А как я болела краснухой, и он умилялся, что я умудрилась в «преклонном» возрасте заразиться детской болезнью, а когда стало совсем худо, ухаживал за мной, как за ребёнком, ставил капельницы и вслух читал сказки.

А когда мы впервые серьёзно поссорились, нырнул ночью в болотистый водоём за кувшинками, запутался в стеблях и чуть не утонул…

«Наверное, лучше б утонул, — равнодушно думала я теперь. — Впрочем, пусть живёт — какая мне теперь разница…»

А при другой ссоре залез ночью через балкон и осыпал меня какими-то цветами, названия которых я до сих пор не знаю. И мы так и спали в цветах, а утром долго выбирали из моих волос лепестки и тычинки. А романтичный путь через балкон, в обход охраны, стал забавной частью нашей жизни… Кажется, с тех самых пор Бронштейны меня ещё больше и невзлюбили…

А однажды ему приснился кошмарный сон — будто мы плыли на яхте, и я вдруг исчезла. Он искал меня всюду и не мог найти, а потом узнал, что я погибла. В ужасе проснувшись, он исступлённо молился, чтобы мы всегда были вместе и умерли в один день. Человек, не верящий ни в бога, ни в черта… И говорил, что всегда руководствовался девизом «Не верь, не бойся, не проси», а сейчас вот верит, боится и просит…
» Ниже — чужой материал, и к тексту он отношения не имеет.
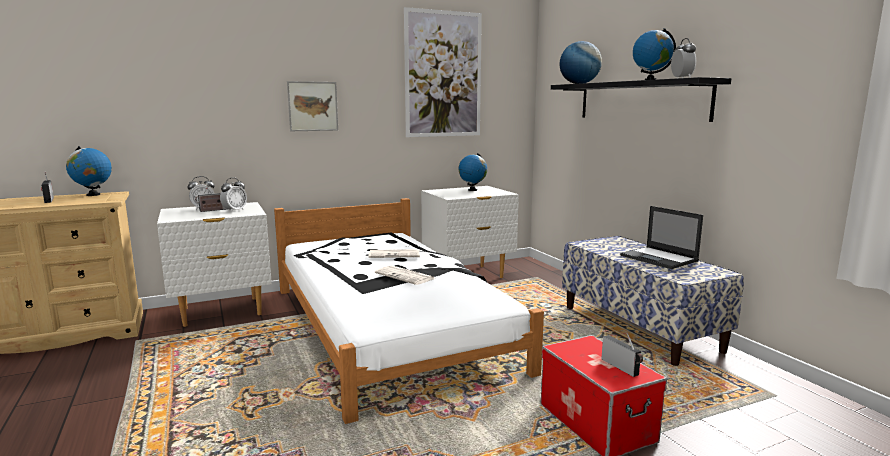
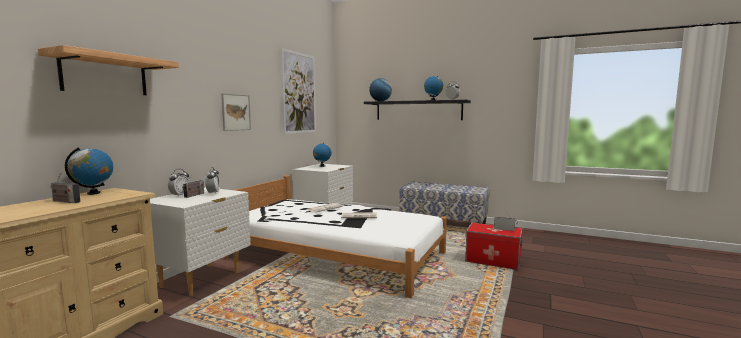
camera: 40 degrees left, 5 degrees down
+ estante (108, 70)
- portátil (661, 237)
И я, как могла, успокаивала его и клялась, что никуда не исчезну.

Сейчас, в свете последних событий, я не верила собственным воспоминаниям. Ибо, несмотря ни на что, продолжала искренне полагать: что бы не случилось, любящие люди никогда не женятся на других.

«Спектакль, это просто был спектакль, где актёр настолько вжился в роль, что и сам поверил в свою любовь, и других убедил. Да что там! Сам великий Станиславский сказал бы: «Верю», не то что такое наивное сентиментальное создание, как я. В общем, браво, Дмитрий. Браво, и всего хорошего в вашей новой, счастливой жизни!»

Кажется, с этой мыслью я и уснула.

Глава 22. Жизнь после смерти

Снилось мне, что я сижу на облаке и беспечно болтаю ногами. Облако неторопливо проплывает над «родной» Чукоткой. Магистр развалился рядом, щурясь на солнце, а снизу нам приветственно машут руками наивные собратья.

— Как обычно витаешь в облаках? — слышу я слегка укоризненный голос Лики, и её сотканная из солнечных лучей фигурка мягко опускается рядом со мной.